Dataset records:
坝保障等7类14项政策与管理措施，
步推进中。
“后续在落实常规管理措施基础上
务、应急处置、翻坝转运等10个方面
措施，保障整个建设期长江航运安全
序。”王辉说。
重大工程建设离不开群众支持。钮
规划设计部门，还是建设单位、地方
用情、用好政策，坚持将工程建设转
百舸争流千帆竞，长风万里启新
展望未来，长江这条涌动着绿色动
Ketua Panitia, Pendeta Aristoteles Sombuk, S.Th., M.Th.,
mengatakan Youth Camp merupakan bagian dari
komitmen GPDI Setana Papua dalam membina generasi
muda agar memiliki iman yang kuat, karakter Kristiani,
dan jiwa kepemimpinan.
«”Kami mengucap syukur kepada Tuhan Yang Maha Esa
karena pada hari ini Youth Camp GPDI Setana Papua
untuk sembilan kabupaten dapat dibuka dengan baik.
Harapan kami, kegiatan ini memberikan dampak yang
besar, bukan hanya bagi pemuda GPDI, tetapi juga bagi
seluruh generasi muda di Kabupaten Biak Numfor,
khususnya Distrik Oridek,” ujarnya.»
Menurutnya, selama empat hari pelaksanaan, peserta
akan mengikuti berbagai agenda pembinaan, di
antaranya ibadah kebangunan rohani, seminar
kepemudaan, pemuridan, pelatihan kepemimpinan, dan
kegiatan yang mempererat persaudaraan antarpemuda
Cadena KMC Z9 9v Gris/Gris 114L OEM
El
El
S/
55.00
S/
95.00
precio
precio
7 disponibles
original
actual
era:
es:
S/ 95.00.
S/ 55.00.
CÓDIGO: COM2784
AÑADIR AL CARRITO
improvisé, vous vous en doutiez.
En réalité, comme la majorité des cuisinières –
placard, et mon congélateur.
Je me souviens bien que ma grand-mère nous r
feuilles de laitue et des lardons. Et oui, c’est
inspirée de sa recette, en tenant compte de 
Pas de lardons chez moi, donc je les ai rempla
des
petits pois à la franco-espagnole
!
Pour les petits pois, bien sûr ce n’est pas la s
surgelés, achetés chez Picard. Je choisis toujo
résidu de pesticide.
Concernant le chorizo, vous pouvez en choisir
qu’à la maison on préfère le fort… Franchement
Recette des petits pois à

▸ WHAT IS EXPECTED
Copy out each entry once more, character for character.

▸ RESPONSE TO THIS EXERCISE
坝保障等7类14项政策与管理措施，
步推进中。
“后续在落实常规管理措施基础上
务、应急处置、翻坝转运等10个方面
措施，保障整个建设期长江航运安全
序。”王辉说。
重大工程建设离不开群众支持。钮
规划设计部门，还是建设单位、地方
用情、用好政策，坚持将工程建设转
百舸争流千帆竞，长风万里启新
展望未来，长江这条涌动着绿色动
Ketua Panitia, Pendeta Aristoteles Sombuk, S.Th., M.Th.,
mengatakan Youth Camp merupakan bagian dari
komitmen GPDI Setana Papua dalam membina generasi
muda agar memiliki iman yang kuat, karakter Kristiani,
dan jiwa kepemimpinan.
«”Kami mengucap syukur kepada Tuhan Yang Maha Esa
karena pada hari ini Youth Camp GPDI Setana Papua
untuk sembilan kabupaten dapat dibuka dengan baik.
Harapan kami, kegiatan ini memberikan dampak yang
besar, bukan hanya bagi pemuda GPDI, tetapi juga bagi
seluruh generasi muda di Kabupaten Biak Numfor,
khususnya Distrik Oridek,” ujarnya.»
Menurutnya, selama empat hari pelaksanaan, peserta
akan mengikuti berbagai agenda pembinaan, di
antaranya ibadah kebangunan rohani, seminar
kepemudaan, pemuridan, pelatihan kepemimpinan, dan
kegiatan yang mempererat persaudaraan antarpemuda
Cadena KMC Z9 9v Gris/Gris 114L OEM
El
El
S/
55.00
S/
95.00
precio
precio
7 disponibles
original
actual
era:
es:
S/ 95.00.
S/ 55.00.
CÓDIGO: COM2784
AÑADIR AL CARRITO
improvisé, vous vous en doutiez.
En réalité, comme la majorité des cuisinières –
placard, et mon congélateur.
Je me souviens bien que ma grand-mère nous r
feuilles de laitue et des lardons. Et oui, c’est
inspirée de sa recette, en tenant compte de 
Pas de lardons chez moi, donc je les ai rempla
des
petits pois à la franco-espagnole
!
Pour les petits pois, bien sûr ce n’est pas la s
surgelés, achetés chez Picard. Je choisis toujo
résidu de pesticide.
Concernant le chorizo, vous pouvez en choisir
qu’à la maison on préfère le fort… Franchement
Recette des petits pois à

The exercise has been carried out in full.